I am a native of “Tornado Alley.” I was born and raised in Oklahoma City, Oklahoma. One summer evening in 1979, at about 11pm, I left the Town Tavern on Campus Corner in Norman, Oklahoma, after a tiff with my ride, and walked home to my apartment off Classen Blvd. in Oklahoma City. The stroll, maybe 25-30 miles from door to door, took about 6 hours. I crossed farm fields in the dark (dark dark) under splendid stars, following the big dipper, right across the track of devastation plowed across Moore by the recent EF5 tornado.
In 1979 there was still open land between the suburbs of Norman and Moore. According to the U.S. Census Population Clock, nearly 316 million people now live in the United States; that’s roughly 90 million more people than 1979, all requiring living space. Many of them live on paved over farmland like Moore, Oklahoma. The increasing destruction wreaked by tornadoes, hurricanes, flooding, and so on may or may not be partially due to the destabilizing effects of a warming global atmosphere, but it looks to me there is increased devastation because there are that many more of us, and all our stuff, to be devastated.
I am now resident in what I am pleased to call “Bumbershoot Alley.” Louisville, Kentucky is a milder and wetter clime than Oklahoma City.

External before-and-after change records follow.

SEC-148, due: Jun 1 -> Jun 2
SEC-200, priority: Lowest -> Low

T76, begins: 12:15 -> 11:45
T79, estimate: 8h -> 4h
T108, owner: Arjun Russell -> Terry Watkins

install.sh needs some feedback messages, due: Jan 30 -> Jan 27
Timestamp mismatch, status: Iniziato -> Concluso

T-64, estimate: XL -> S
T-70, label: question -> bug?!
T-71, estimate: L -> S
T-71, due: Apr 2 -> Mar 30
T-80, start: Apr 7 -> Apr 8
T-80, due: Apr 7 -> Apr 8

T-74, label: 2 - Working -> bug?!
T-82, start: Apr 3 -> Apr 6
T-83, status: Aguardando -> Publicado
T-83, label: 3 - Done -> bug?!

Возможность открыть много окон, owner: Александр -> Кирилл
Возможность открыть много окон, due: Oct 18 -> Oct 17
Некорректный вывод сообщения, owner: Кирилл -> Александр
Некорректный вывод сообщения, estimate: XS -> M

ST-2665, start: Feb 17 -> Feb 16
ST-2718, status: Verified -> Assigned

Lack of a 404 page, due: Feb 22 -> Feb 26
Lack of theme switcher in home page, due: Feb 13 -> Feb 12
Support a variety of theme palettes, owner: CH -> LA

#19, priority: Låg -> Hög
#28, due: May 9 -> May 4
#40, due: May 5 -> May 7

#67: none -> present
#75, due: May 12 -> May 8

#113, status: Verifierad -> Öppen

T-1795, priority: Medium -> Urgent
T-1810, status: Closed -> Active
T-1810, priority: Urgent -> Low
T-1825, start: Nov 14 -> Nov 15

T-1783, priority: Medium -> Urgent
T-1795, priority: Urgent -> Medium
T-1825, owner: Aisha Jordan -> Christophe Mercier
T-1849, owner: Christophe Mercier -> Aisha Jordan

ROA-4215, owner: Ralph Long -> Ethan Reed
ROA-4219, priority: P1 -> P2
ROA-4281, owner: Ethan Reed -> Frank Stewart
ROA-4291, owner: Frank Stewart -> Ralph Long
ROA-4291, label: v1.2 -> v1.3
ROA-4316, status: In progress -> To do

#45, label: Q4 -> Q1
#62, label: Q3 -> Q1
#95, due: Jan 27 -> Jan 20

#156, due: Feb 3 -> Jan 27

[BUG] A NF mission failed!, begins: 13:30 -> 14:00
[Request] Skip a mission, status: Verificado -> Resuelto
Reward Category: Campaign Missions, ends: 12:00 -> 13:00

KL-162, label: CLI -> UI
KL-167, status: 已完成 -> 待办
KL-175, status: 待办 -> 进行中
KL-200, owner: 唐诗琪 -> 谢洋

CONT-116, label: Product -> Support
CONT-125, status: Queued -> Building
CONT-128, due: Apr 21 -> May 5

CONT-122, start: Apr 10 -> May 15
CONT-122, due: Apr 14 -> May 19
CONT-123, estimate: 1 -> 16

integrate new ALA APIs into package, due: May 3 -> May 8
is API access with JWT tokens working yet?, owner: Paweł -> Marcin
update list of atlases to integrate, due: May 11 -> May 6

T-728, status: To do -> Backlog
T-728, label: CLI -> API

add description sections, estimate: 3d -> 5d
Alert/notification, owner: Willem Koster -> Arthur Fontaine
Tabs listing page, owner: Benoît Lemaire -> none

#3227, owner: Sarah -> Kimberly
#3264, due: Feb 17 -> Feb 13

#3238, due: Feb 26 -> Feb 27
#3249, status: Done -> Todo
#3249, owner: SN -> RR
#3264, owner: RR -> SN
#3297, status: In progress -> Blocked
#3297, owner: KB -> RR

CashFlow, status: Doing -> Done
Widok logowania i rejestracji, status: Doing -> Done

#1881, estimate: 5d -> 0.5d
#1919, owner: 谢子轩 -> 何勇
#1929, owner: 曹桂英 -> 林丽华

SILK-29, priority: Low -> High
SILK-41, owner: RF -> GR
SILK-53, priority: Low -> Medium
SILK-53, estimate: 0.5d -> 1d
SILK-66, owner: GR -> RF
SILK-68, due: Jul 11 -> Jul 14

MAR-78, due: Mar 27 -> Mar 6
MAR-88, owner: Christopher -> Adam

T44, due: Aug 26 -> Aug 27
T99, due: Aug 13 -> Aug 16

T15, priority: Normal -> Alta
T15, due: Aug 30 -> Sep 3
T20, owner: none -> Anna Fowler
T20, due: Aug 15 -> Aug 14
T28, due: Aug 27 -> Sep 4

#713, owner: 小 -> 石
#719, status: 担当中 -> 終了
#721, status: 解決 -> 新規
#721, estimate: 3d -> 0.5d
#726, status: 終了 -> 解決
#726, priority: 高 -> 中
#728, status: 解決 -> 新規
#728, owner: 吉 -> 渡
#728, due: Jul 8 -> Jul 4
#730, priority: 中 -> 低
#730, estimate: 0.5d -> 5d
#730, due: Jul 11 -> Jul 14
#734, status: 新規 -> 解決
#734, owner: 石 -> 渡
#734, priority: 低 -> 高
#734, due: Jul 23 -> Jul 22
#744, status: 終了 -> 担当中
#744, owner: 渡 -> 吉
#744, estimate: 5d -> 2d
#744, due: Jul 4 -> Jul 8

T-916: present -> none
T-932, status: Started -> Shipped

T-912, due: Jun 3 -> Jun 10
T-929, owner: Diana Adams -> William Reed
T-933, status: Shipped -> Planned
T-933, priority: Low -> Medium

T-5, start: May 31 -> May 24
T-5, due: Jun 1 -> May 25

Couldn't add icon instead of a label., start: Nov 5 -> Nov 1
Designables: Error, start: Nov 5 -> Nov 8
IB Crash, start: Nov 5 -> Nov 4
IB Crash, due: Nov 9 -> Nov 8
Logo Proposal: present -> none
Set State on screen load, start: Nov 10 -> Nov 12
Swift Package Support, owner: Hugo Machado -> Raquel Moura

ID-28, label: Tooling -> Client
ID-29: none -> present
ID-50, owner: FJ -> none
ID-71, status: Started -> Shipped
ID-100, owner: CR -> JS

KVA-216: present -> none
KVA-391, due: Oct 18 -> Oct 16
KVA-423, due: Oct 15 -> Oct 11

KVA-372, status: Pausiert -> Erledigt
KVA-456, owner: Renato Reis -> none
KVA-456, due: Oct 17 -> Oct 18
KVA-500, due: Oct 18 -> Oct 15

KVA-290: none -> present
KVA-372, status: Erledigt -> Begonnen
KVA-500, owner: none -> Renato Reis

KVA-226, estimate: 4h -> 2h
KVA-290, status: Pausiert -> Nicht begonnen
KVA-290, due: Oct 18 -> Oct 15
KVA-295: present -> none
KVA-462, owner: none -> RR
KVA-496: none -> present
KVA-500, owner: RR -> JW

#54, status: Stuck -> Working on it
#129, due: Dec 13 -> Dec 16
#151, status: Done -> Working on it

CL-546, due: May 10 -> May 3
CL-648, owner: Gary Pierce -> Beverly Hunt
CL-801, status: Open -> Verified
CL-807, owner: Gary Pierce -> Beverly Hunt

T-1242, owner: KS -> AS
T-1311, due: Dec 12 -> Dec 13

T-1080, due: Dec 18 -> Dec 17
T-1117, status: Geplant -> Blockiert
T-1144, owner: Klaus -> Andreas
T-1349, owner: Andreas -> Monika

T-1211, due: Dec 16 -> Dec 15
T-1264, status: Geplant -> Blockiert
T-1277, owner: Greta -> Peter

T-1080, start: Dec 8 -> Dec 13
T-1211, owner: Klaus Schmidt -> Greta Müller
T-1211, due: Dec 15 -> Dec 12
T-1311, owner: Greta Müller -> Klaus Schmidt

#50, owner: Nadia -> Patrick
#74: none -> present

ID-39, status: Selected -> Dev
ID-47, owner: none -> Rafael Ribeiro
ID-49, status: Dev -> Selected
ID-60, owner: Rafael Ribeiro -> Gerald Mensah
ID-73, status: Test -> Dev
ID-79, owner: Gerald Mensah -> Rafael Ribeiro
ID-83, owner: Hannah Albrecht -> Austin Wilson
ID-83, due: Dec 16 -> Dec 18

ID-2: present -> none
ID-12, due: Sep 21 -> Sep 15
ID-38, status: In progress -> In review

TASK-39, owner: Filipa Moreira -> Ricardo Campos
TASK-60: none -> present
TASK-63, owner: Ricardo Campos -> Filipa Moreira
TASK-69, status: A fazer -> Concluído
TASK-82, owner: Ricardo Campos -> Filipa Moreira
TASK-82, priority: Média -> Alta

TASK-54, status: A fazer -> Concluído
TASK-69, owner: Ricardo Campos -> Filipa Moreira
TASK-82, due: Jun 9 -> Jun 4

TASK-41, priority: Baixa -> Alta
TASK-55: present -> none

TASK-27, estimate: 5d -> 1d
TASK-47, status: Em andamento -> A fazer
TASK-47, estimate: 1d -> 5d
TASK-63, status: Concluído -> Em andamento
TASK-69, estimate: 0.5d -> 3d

The Ohio Valley does see its share of thunderstorms, but trust me, the weather here is not near as crashy-bangy as plains Oklahoma. Rain falls often enough, mildly enough, particularly in Spring, that people often carry umbrellas. I rather like living in a place where carrying a bumbershoot is not an affectation.
A week or so ago the right wing infotainment nexus blew up a fine little bumbershoot storm. A Marine held an umbrella over the Kenyan Usurper, which allegedly blasphemed some sacred Levitical Marine umbrella ordnance:
This only increased my pleasure in walking under an open umbrella in the fine Spring rain. Using an old selfie I made a little meme about it:
Rain is falling in Old Louisville right now. Time to walk my umbrella.